Ingredients
Equipment
Method
- Bring a large pot of well-salted water to a boil. Cook the jumbo shells for 2-3 minutes less than the package directions for al dente. Drain, rinse under cool water, drizzle with a little olive oil, and toss gently to prevent sticking.
- Heat olive oil in a large skillet over medium heat. Add the diced onion and cook until soft and translucent, about 5 minutes.
- Add the chopped mushrooms to the skillet. Cook, stirring occasionally, until they have released their water and are deeply browned, about 8-10 minutes.
- Add the minced garlic and cook for 1 minute until fragrant. Season generously with salt and pepper.
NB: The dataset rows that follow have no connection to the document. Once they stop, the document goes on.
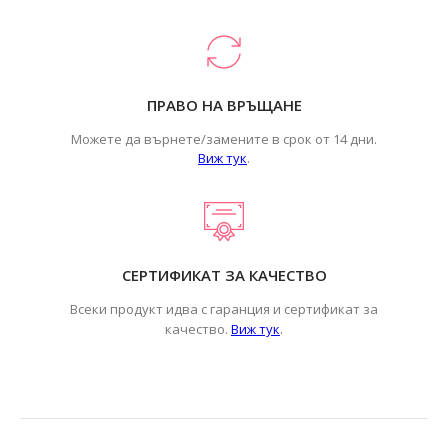
ПРАВО НА ВРЪЩАНЕ
Можете да върнете/замените в срок от 14 дни.
Виж тук
.
СЕРТИФИКАТ ЗА КАЧЕСТВО
Всеки продукт идва с гаранция и сертификат за
.
качество.
Виж тук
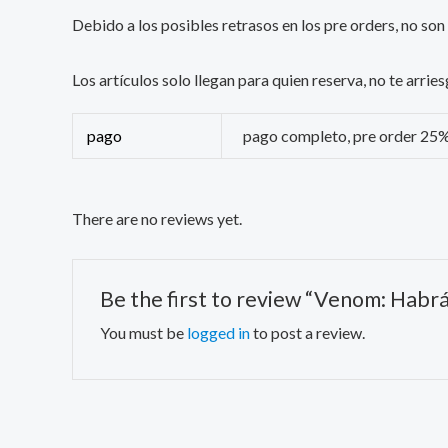
Debido a los posibles retrasos en los pre orders, no son
Los artículos solo llegan para quien reserva, no te arr
pago
pago completo, pre order 25
There are no reviews yet.
Be the first to review “Venom: Hab
You must be
logged in
to post a review.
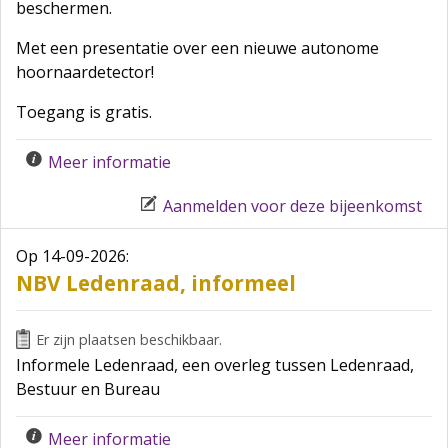
beschermen.
Met een presentatie over een nieuwe autonome
hoornaardetector!
Toegang is gratis.
Meer informatie
Aanmelden voor deze bijeenkomst
Op 14-09-2026
:
NBV Ledenraad, informeel
Er zijn plaatsen beschikbaar.
Informele Ledenraad, een overleg tussen Ledenraad,
Bestuur en Bureau
Meer informatie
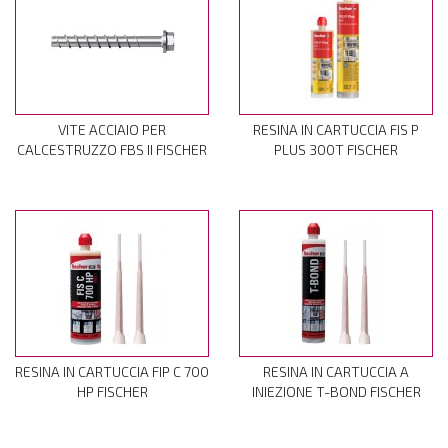
VITE ACCIAIO PER
RESINA IN CARTUCCIA FIS P
CALCESTRUZZO FBS II FISCHER
PLUS 300T FISCHER
RESINA IN CARTUCCIA FIP C 700
RESINA IN CARTUCCIA A
HP FISCHER
INIEZIONE T-BOND FISCHER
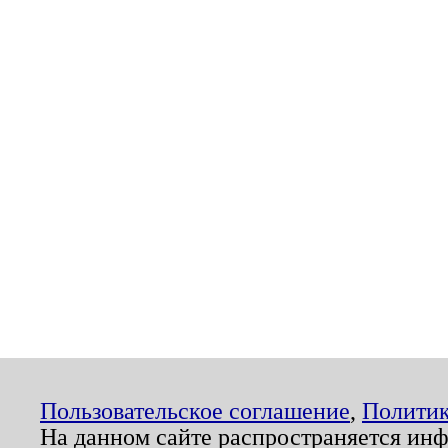
Пользовательское соглашение
,
Политик
На данном сайте распространяется ин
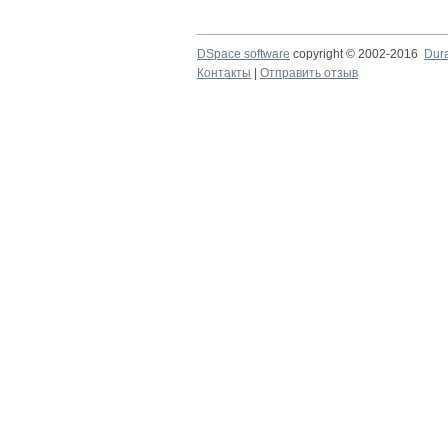
DSpace software
copyright © 2002-2016
Dur
Контакты
|
Отправить отзыв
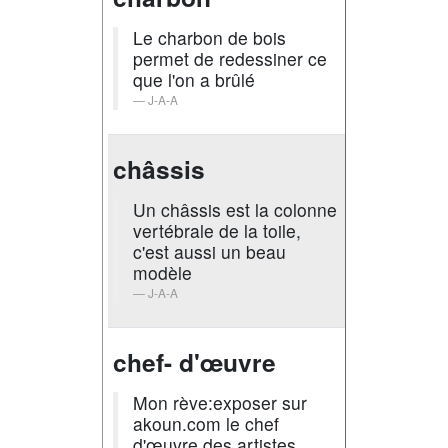
Le charbon de bois
permet de redessiner ce
que l'on a brûlé
J-A-A
châssis
Un châssis est la colonne
vertébrale de la toile,
c'est aussi un beau
modèle
J-A-A
chef- d'œuvre
Mon rève:exposer sur
akoun.com le chef
d'œuvre des artistes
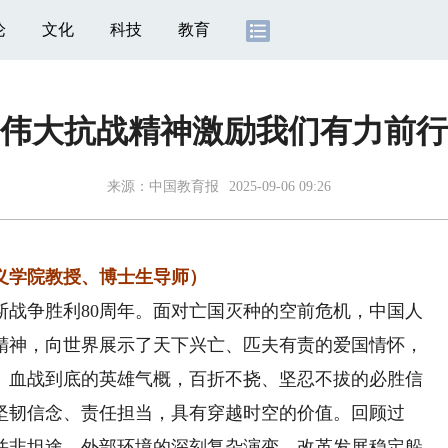
论
文化
科技
教育
伟大抗战精神激励我们有力前行
来源：
中国教育报
2025-09-06 09:26
义学院教授、博士生导师）
争胜利80周年。面对亡国灭种的空前危机，中国人
精神，向世界展示了天下兴亡、匹夫有责的爱国情怀，
、血战到底的英雄气概，百折不挠、坚忍不拔的必胜信
坚韧信念、责任担当，具有穿越时空的价值。回顾过
并非坦途，外部环境的深刻复杂演变、改革发展稳定躲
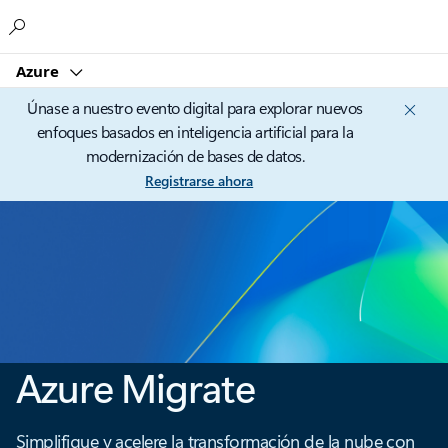
Microsoft
Azure
Únase a nuestro evento digital para explorar nuevos
enfoques basados en inteligencia artificial para la
modernización de bases de datos.
Registrarse ahora
Azure Migrate
Simplifique y acelere la transformación de la nube con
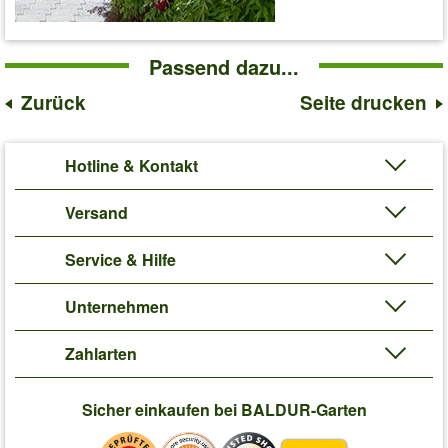
Passend dazu...
Zurück
Seite drucken
Hotline & Kontakt
Versand
Service & Hilfe
Unternehmen
Zahlarten
Sicher einkaufen bei BALDUR-Garten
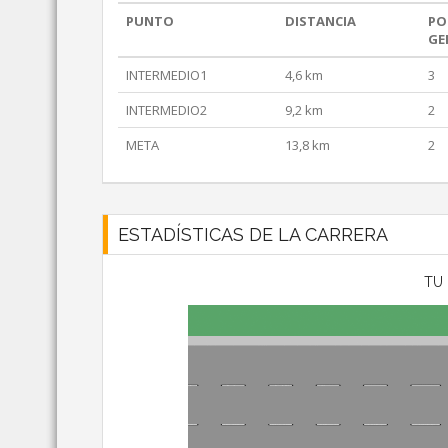
PUNTO
DISTANCIA
PO
GE
INTERMEDIO1
4,6 km
3
INTERMEDIO2
9,2 km
2
META
13,8 km
2
ESTADÍSTICAS DE LA CARRERA
TU 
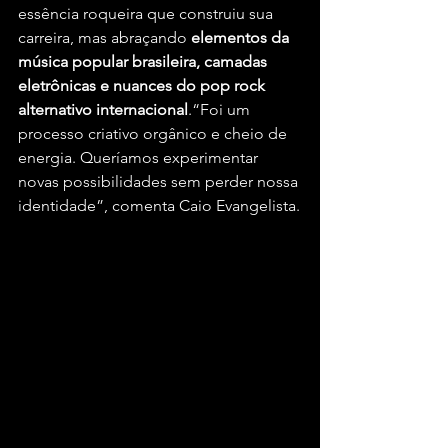
essência roqueira que construiu sua 
carreira, mas abraçando 
elementos da 
música popular brasileira, camadas 
eletrônicas e nuances do pop rock 
alternativo internacional
.“Foi um 
processo criativo orgânico e cheio de 
energia. Queríamos experimentar 
novas possibilidades sem perder nossa 
identidade”, comenta Caio Evangelista.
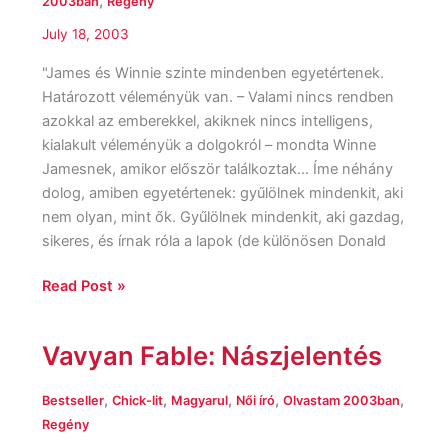
szőke
,
2003ban
Regény
July 18, 2003
"James és Winnie szinte mindenben egyetértenek.
Határozott véleményük van. – Valami nincs rendben
azokkal az emberekkel, akiknek nincs intelligens,
kialakult véleményük a dolgokról – mondta Winne
Jamesnek, amikor először találkoztak… Íme néhány
dolog, amiben egyetértenek: gyűlölnek mindenkit, aki
nem olyan, mint ők. Gyűlölnek mindenkit, aki gazdag,
sikeres, és írnak róla a lapok (de különösen Donald
Read Post »
Vavyan Fable: Nászjelentés
Vavyan
Fable:
Nászjelentés
,
,
,
,
,
Bestseller
Chick-lit
Magyarul
Női író
Olvastam 2003ban
Regény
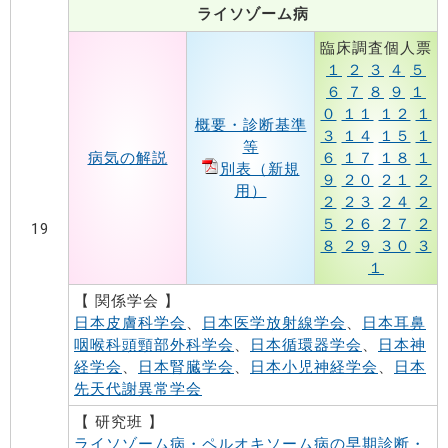
ライソゾーム病
臨床調査個人票
１
２
３
４
５
６
７
８
９
１
０
１１
１２
１
概要・診断基準
３
１４
１５
１
等
病気の解説
６
１７
１８
１
別表（新規
９
２０
２１
２
用）
２
２３
２４
２
５
２６
２７
２
19
８
２９
３０
３
１
【 関係学会 】
日本皮膚科学会
、
日本医学放射線学会
、
日本耳鼻
咽喉科頭頸部外科学会
、
日本循環器学会
、
日本神
経学会
、
日本腎臓学会
、
日本小児神経学会
、
日本
先天代謝異常学会
【 研究班 】
ライソゾーム病・ペルオキソーム病の早期診断・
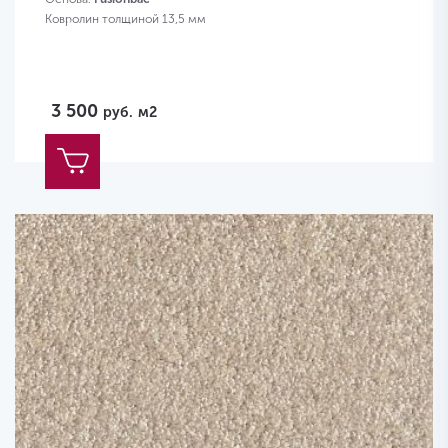
Ковролин толщиной 13,5 мм
3 500
руб.
м2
- Add the fresh spinach in handfuls, stirring until each batch wilts down before adding more. Cook for 1-2 minutes total. Remove the skillet from heat and let the mixture cool slightly.
- Preheat oven to 375°F (190°C). In a large mixing bowl, combine the ricotta, egg, 1/2 cup of the mozzarella, and 1/4 cup of the Parmesan. Add the dried oregano, nutmeg, a good pinch of salt, and several grinds of black pepper. Stir until well combined.
- Add the slightly cooled vegetable mixture from the skillet to the ricotta mixture. Fold together gently but thoroughly. Taste and adjust seasoning.
- Spread about 1 cup of the marinara sauce in the bottom of a 9x13 inch baking dish.
- Using a spoon or small cookie scoop, fill each par-cooked shell with the ricotta-vegetable mixture. Place each stuffed shell, opening side up, snugly into the sauced baking dish.
- Pour the remaining marinara sauce over the top of the stuffed shells, aiming to cover them lightly.
- Sprinkle the remaining 1/2 cup of mozzarella and 1/4 cup of Parmesan cheese evenly over the top.
- Cover the baking dish tightly with aluminum foil. Bake for 25 minutes.
- Carefully remove the foil and bake for an additional 10-15 minutes, until the cheese is melted and the sauce is bubbling around the edges. For a more golden top, broil for the last 1-2 minutes, watching closely.
- Remove the pan from the oven and let it rest on a cooling rack for 10 minutes before serving.
Notes
Undercook the pasta shells initially to prevent them from becoming mushy after baking. For the filling, ensure all vegetables are cooked to drive off excess moisture; if using frozen spinach, thaw and squeeze it completely dry in a kitchen towel. To freeze, assemble the dish completely but do not bake. Cover tightly and freeze. Thaw overnight in the refrigerator before baking as directed, adding a few extra minutes if needed. Variations include adding sun-dried tomatoes and pesto to the filling, mixing in cooked plant-based sausage or lentils, swapping spinach for kale, or using a creamy vodka sauce instead of marinara.